Molecular Imaging of Systemic Inflammatory Response in Lymphatic Organs Provides Prognostic Value after Re-Perfused Acute Myocardial Infarction
Listed in
This article is not in any list yet, why not save it to one of your lists.Abstract
Background
Acute myocardial infarction (AMI) triggers local inflammation in the injured myocardium, followed by a systemic inflammatory response of lymphatic organs. This prospective trial investigated whether molecular imaging of lymphatic organs (spleen, bone marrow, and heart-draining lymph nodes (LN)) identifies individuals predisposed to functional recovery during follow-up after AMI.
Methods
41 timely re-perfused ST-elevation AMI patients received positron emission tomography (PET) using 68 Ga-PentixaFor, a radiotracer targeting C-X-C motif chemokine receptor 4 (CXCR4) post-AMI. Patients were allocated to an early (2-4 days) or late PET imaging group (5-8 d) based on tracer availability.

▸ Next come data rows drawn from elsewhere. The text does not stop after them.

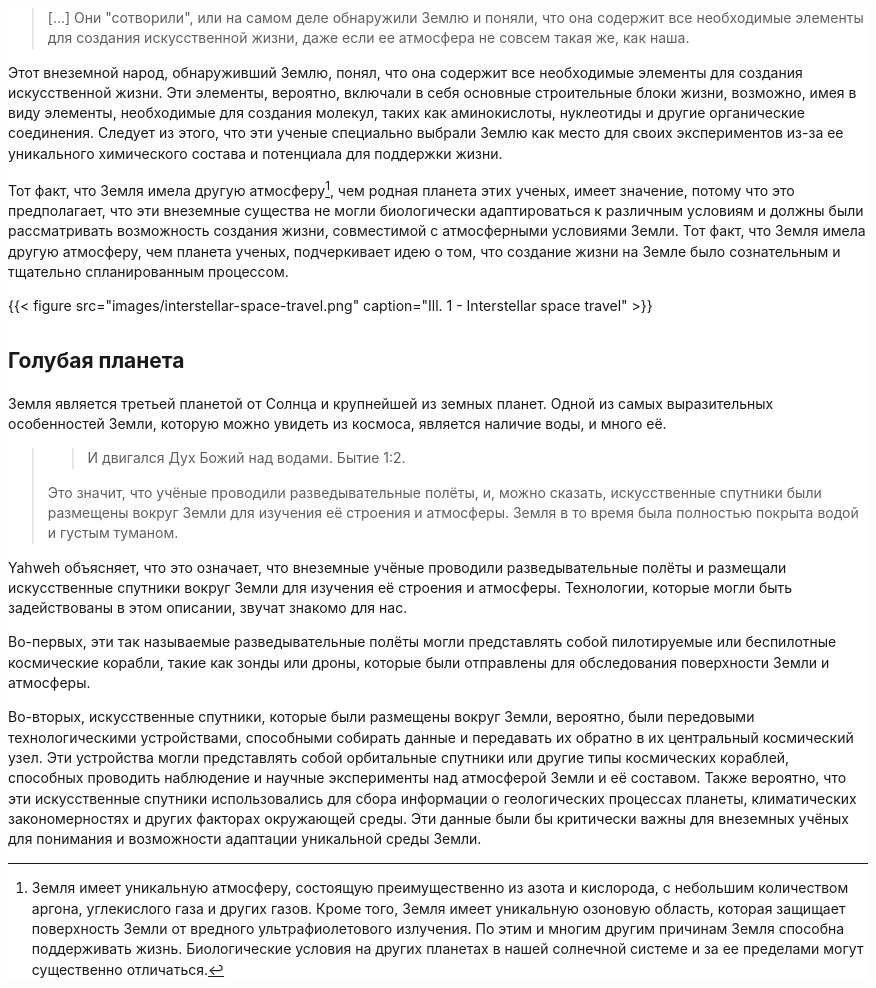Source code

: > [...] Они "сотворили", или на самом деле обнаружили Землю и поняли, что она содержит все необходимые элементы для создания искусственной жизни, даже если ее атмосфера не совсем такая же, как наша.

Этот внеземной народ, обнаруживший Землю, понял, что она содержит все необходимые элементы для создания искусственной жизни. Эти элементы, вероятно, включали в себя основные строительные блоки жизни, возможно, имея в виду элементы, необходимые для создания молекул, таких как аминокислоты, нуклеотиды и другие органические соединения. Следует из этого, что эти ученые специально выбрали Землю как место для своих экспериментов из-за ее уникального химического состава и потенциала для поддержки жизни.

Тот факт, что Земля имела другую атмосферу[^5], чем родная планета этих ученых, имеет значение, потому что это предполагает, что эти внеземные существа не могли биологически адаптироваться к различным условиям и должны были рассматривать возможность создания жизни, совместимой с атмосферными условиями Земли. Тот факт, что Земля имела другую атмосферу, чем планета ученых, подчеркивает идею о том, что создание жизни на Земле было сознательным и тщательно спланированным процессом.

{{< figure src="images/interstellar-space-travel.png" caption="Ill. 1 - Interstellar space travel" >}}

[^1]: Слово "Бог" имеет корни в германском язычестве и староанглийском языке, где термин "god" обозначал божество или высшее существо. Германское слово "gudan" означало "вызывать", а староанглийское слово "god" вероятно произошло из этого корня. Слово "Бог" также связано с латинским словом "Deus", что означает "бог" или "божество". Это латинское слово имеет корни в протоиндоевропейском слове "dyeus". Божественное имя Dyēus происходит от корня dyeu-, обозначающего "дневное небо" или "яркость дня" (в противоположность темноте ночи), в конечном итоге от корня *di или dei- ("светить, быть ярким").
[^2]: Слово Elohim происходит от библейского иврита ʾélôhím (אֱלֹהִים / אֱלוֹהִים), который является множественной формой ʾélôah (אֱלוֹהַּ). Этот термин является расширенной формой ʾēl (אֵל), корень которой на семитском языке - ʾlh или ʾl. Elohim сам по себе является когнатом старшего аккадского термина ilum, который записан сумерограммой 𒀭, означающей "небо". Семитский корень ивритского слова ʾēl или аккадского ilum - ʾl, который обычно понимается как "сила". Сумерограмма 𒀭, означающая "небо", дает более точное представление о первоначальном значении корня, прежде чем он стал связан с мощностью этих богов, которые пришли с неба.
[^3]: На иврите суффикс "-im" часто используется для формирования множественного числа мужских существительных. Например, слово "sefer" (סֵפֶר), которое в единственном числе означает "книга", становится "sfarim" (סְפָרִים) во множественном числе. Аналогично слово "chatul" (חָתוּל), которое в единственном числе означает "кот", становится "chatulim" (חֲתוּלִים) во множественном числе. Слово Elohim обычно переводится на английский язык как Бог, но важно отметить, что это явно существительное во множественном числе на иврите. Хотя некоторые ученые любят утверждать, что множественная форма Elohim - это множественное число величия или чести, несомненно ясная множественная форма отражает древнееврейское верование в пантеон высших существ.
[^4]: Общей чертой древних религий является наличие пантеонов богов или богинь. Во многих древних культурах, включая греческую, римскую, египетскую, месопотамскую и нордическую, существовали сложные пантеоны высших существ, которые, как верили, управляли различными аспектами природного мира, человеческих дел и духовной жизни. Например, в греческом пантеоне были Зевс, Гера, Посейдон, Деметра, Афина, Аполлон, Артемида, Гефест, Афродита, Гермес, Дионис, и Гадес. Вероятно, у древних иудеев был свой пантеон, и Elohim отражает это многобожие.
[^5]: Земля имеет уникальную атмосферу, состоящую преимущественно из азота и кислорода, с небольшим количеством аргона, углекислого газа и других газов. Кроме того, Земля имеет уникальную озоновую область, которая защищает поверхность Земли от вредного ультрафиолетового излучения. По этим и многим другим причинам Земля способна поддерживать жизнь. Биологические условия на других планетах в нашей солнечной системе и за ее пределами могут существенно отличаться.

## Голубая планета

Земля является третьей планетой от Солнца и крупнейшей из земных планет. Одной из самых выразительных особенностей Земли, которую можно увидеть из космоса, является наличие воды, и много её.

>> И двигался Дух Божий над водами.
>> Бытие 1:2.
>
> Это значит, что учёные проводили разведывательные полёты, и, можно сказать, искусственные спутники были размещены вокруг Земли для изучения её строения и атмосферы. Земля в то время была полностью покрыта водой и густым туманом.

Yahweh объясняет, что это означает, что внеземные учёные проводили разведывательные полёты и размещали искусственные спутники вокруг Земли для изучения её строения и атмосферы. Технологии, которые могли быть задействованы в этом описании, звучат знакомо для нас.

Во-первых, эти так называемые разведывательные полёты могли представлять собой пилотируемые или беспилотные космические корабли, такие как зонды или дроны, которые были отправлены для обследования поверхности Земли и атмосферы.

Во-вторых, искусственные спутники, которые были размещены вокруг Земли, вероятно, были передовыми технологическими устройствами, способными собирать данные и передавать их обратно в их центральный космический узел. Эти устройства могли представлять собой орбитальные спутники или другие типы космических кораблей, способных проводить наблюдение и научные эксперименты над атмосферой Земли и её составом. Также вероятно, что эти искусственные спутники использовались для сбора информации о геологических процессах планеты, климатических закономерностях и других факторах окружающей среды. Эти данные были бы критически важны для внеземных учёных для понимания и возможности адаптации уникальной среды Земли.
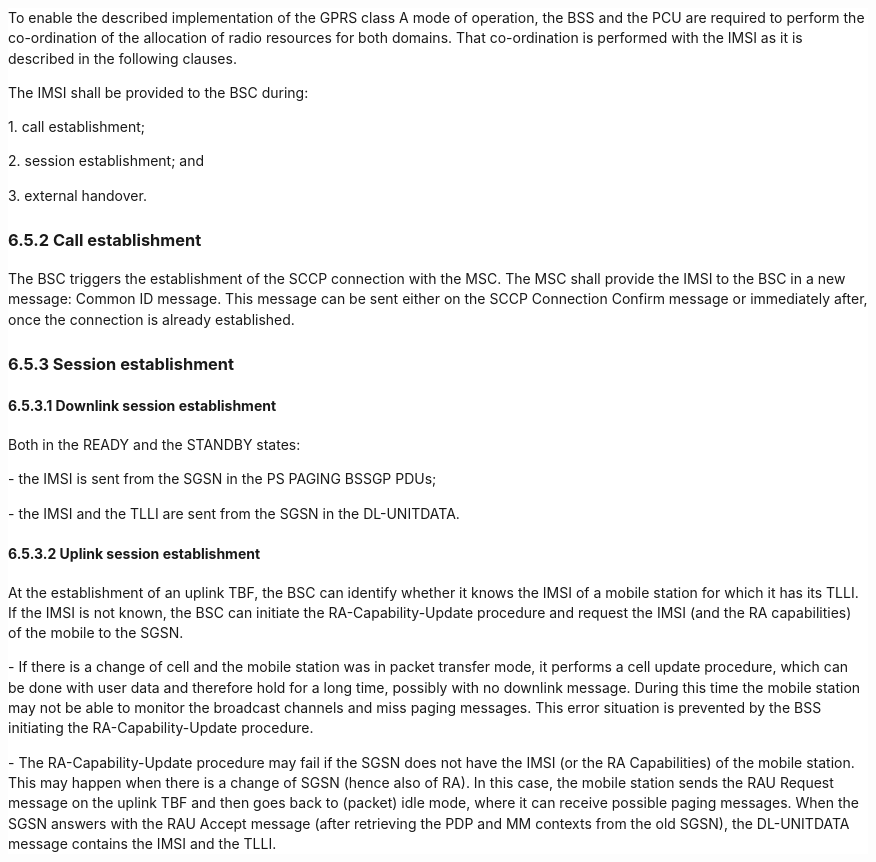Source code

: To enable the described implementation of the GPRS class A mode of
operation, the BSS and the PCU are required to perform the co-ordination
of the allocation of radio resources for both domains. That
co-ordination is performed with the IMSI as it is described in the
following clauses.

The IMSI shall be provided to the BSC during:

1\. call establishment;

2\. session establishment; and

3\. external handover.

### 6.5.2 Call establishment

The BSC triggers the establishment of the SCCP connection with the MSC.
The MSC shall provide the IMSI to the BSC in a new message: Common ID
message. This message can be sent either on the SCCP Connection Confirm
message or immediately after, once the connection is already
established.

### 6.5.3 Session establishment

#### 6.5.3.1 Downlink session establishment

Both in the READY and the STANDBY states:

\- the IMSI is sent from the SGSN in the PS PAGING BSSGP PDUs;

\- the IMSI and the TLLI are sent from the SGSN in the DL-UNITDATA.

#### 6.5.3.2 Uplink session establishment

At the establishment of an uplink TBF, the BSC can identify whether it
knows the IMSI of a mobile station for which it has its TLLI. If the
IMSI is not known, the BSC can initiate the RA-Capability-Update
procedure and request the IMSI (and the RA capabilities) of the mobile
to the SGSN.

\- If there is a change of cell and the mobile station was in packet
transfer mode, it performs a cell update procedure, which can be done
with user data and therefore hold for a long time, possibly with no
downlink message. During this time the mobile station may not be able to
monitor the broadcast channels and miss paging messages. This error
situation is prevented by the BSS initiating the RA-Capability-Update
procedure.

\- The RA-Capability-Update procedure may fail if the SGSN does not have
the IMSI (or the RA Capabilities) of the mobile station. This may happen
when there is a change of SGSN (hence also of RA). In this case, the
mobile station sends the RAU Request message on the uplink TBF and then
goes back to (packet) idle mode, where it can receive possible paging
messages. When the SGSN answers with the RAU Accept message (after
retrieving the PDP and MM contexts from the old SGSN), the DL-UNITDATA
message contains the IMSI and the TLLI.
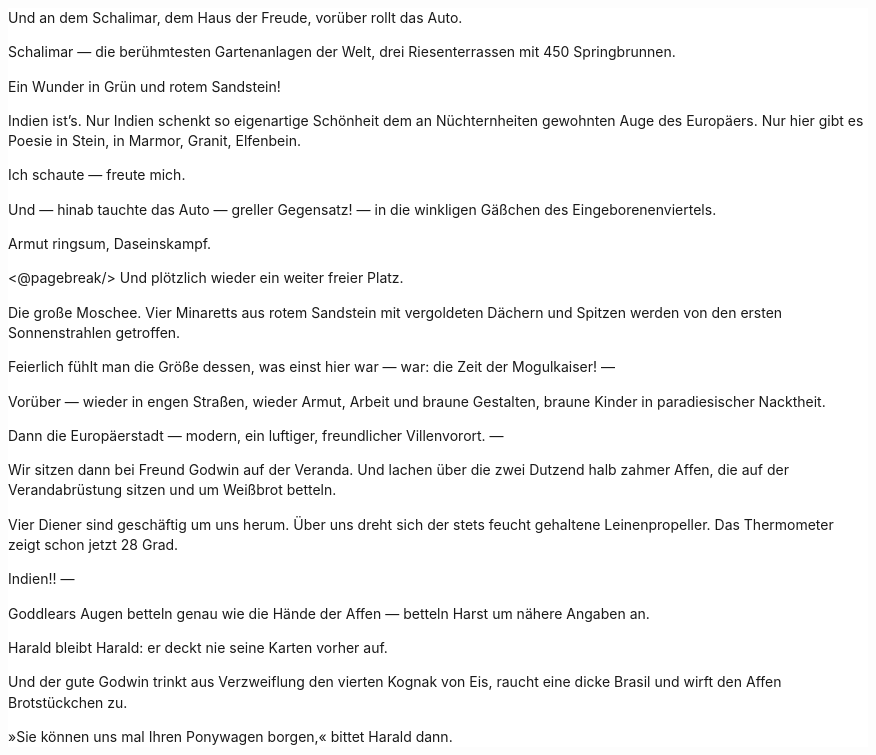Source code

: Und an dem Schalimar, dem Haus der Freude, vorüber
rollt das Auto.

Schalimar — die berühmtesten Gartenanlagen der
Welt, drei Riesenterrassen mit 450 Springbrunnen.

Ein Wunder in Grün und rotem Sandstein!

Indien ist’s. Nur Indien schenkt so eigenartige Schönheit
dem an Nüchternheiten gewohnten Auge des Europäers.
Nur hier gibt es Poesie in Stein, in Marmor, Granit,
Elfenbein.

Ich schaute — freute mich.

Und — hinab tauchte das Auto — greller Gegensatz! —
in die winkligen Gäßchen des Eingeborenenviertels.

Armut ringsum, Daseinskampf.

<@pagebreak/>
Und plötzlich wieder ein weiter freier Platz.

Die große Moschee. Vier Minaretts aus rotem Sandstein
mit vergoldeten Dächern und Spitzen werden von den
ersten Sonnenstrahlen getroffen.

Feierlich fühlt man die Größe dessen, was einst hier
war — war: die Zeit der Mogulkaiser! —

Vorüber — wieder in engen Straßen, wieder Armut,
Arbeit und braune Gestalten, braune Kinder in paradiesischer
Nacktheit.

Dann die Europäerstadt — modern, ein luftiger,
freundlicher Villenvorort. —

Wir sitzen dann bei Freund Godwin auf der Veranda.
Und lachen über die zwei Dutzend halb zahmer Affen, die
auf der Verandabrüstung sitzen und um Weißbrot betteln.

Vier Diener sind geschäftig um uns herum. Über uns
dreht sich der stets feucht gehaltene Leinenpropeller. Das
Thermometer zeigt schon jetzt 28 Grad.

Indien!! —

Goddlears Augen betteln genau wie die Hände der
Affen — betteln Harst um nähere Angaben an.

Harald bleibt Harald: er deckt nie seine Karten vorher
auf.

Und der gute Godwin trinkt aus Verzweiflung den
vierten Kognak von Eis, raucht eine dicke Brasil und wirft
den Affen Brotstückchen zu.

»Sie können uns mal Ihren Ponywagen borgen,«
bittet Harald dann.
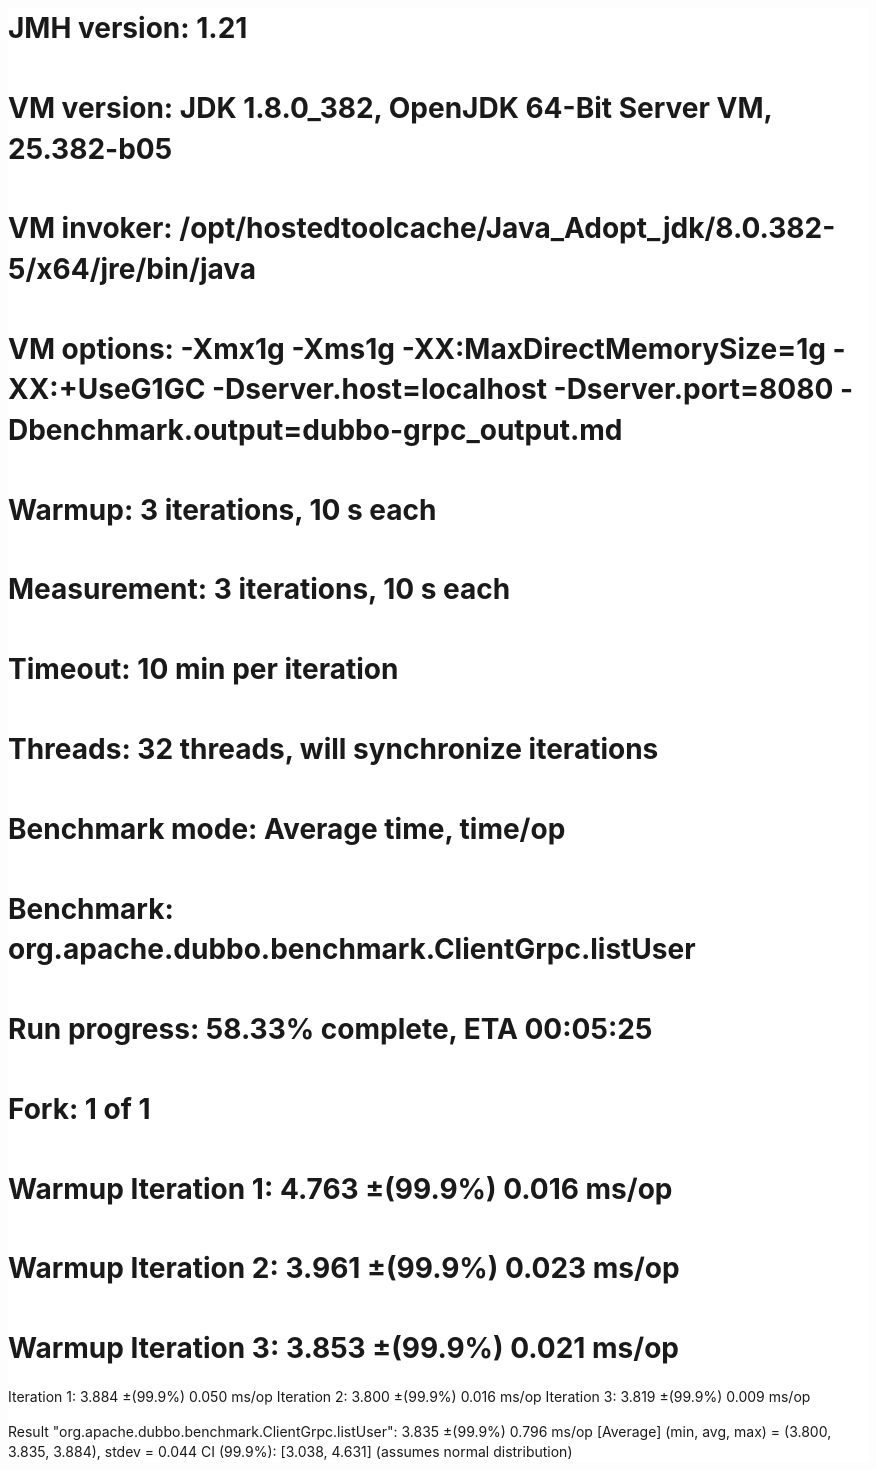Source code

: 
# JMH version: 1.21
# VM version: JDK 1.8.0_382, OpenJDK 64-Bit Server VM, 25.382-b05
# VM invoker: /opt/hostedtoolcache/Java_Adopt_jdk/8.0.382-5/x64/jre/bin/java
# VM options: -Xmx1g -Xms1g -XX:MaxDirectMemorySize=1g -XX:+UseG1GC -Dserver.host=localhost -Dserver.port=8080 -Dbenchmark.output=dubbo-grpc_output.md
# Warmup: 3 iterations, 10 s each
# Measurement: 3 iterations, 10 s each
# Timeout: 10 min per iteration
# Threads: 32 threads, will synchronize iterations
# Benchmark mode: Average time, time/op
# Benchmark: org.apache.dubbo.benchmark.ClientGrpc.listUser

# Run progress: 58.33% complete, ETA 00:05:25
# Fork: 1 of 1
# Warmup Iteration   1: 4.763 ±(99.9%) 0.016 ms/op
# Warmup Iteration   2: 3.961 ±(99.9%) 0.023 ms/op
# Warmup Iteration   3: 3.853 ±(99.9%) 0.021 ms/op
Iteration   1: 3.884 ±(99.9%) 0.050 ms/op
Iteration   2: 3.800 ±(99.9%) 0.016 ms/op
Iteration   3: 3.819 ±(99.9%) 0.009 ms/op


Result "org.apache.dubbo.benchmark.ClientGrpc.listUser":
  3.835 ±(99.9%) 0.796 ms/op [Average]
  (min, avg, max) = (3.800, 3.835, 3.884), stdev = 0.044
  CI (99.9%): [3.038, 4.631] (assumes normal distribution)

To determine left ventricular ejection fraction (LVEF) and infarct size, cardiac magnetic resonance imaging was conducted at baseline and repeated after six (follow-up (FU) 1, available in 38/41) and twelve months (FU 2, 36/41). As endpoint, an LVEF increase of ≥5% relative to baseline was then defined as short- (at FU 1) and long-term functional (at FU 2) recovery. We also determined association of 68 Ga-PentixaFor uptake in the infarct territory and lymphatic organs with outcome relative to established clinical and imaging biomarkers.
Results
At FU 1, functional recovery was recorded in 21/38 patients. Univariate analysis identified baseline LVEF (Odds Ratio (OR), 0.80, P=0.002) and uptake derived from heart-draining LN (OR, 0.21, P=0.03) as predictor of functional recovery, while only LVEF reached significance at multivariate analysis (OR, 0.72, P=0.007). At FU 2, functional recovery was observed in 21/36 patients and LVEF (OR, 0.84, P=0.005) and splenic PET signal (OR, 2.46, P=0.04) provided prognostic value at univariate analysis. Both parameters remained significant at multivariate outcome analysis (LVEF: OR, 0.73, P=0.01; spleen: OR, 4.17, P=0.04), indicating that low baseline LVEF and high splenic tracer uptake are prognostic for improved long-term functional outcome. Established risk factors of cardiac damage (infarct size) or inflammation (C-reactive protein, white blood cell counts) failed to reach significance for functional recovery at FU 1 and FU 2.
Conclusions
Along with baseline EF, imaging of chemokine receptor expression in the spleen provides a complementary in-vivo biomarker for long-term functional recovery. Whole-body PET-based assessment of systemic inflammatory response in lymphatic organs may therefore open avenues for immune modulation strategies in patients after AMI.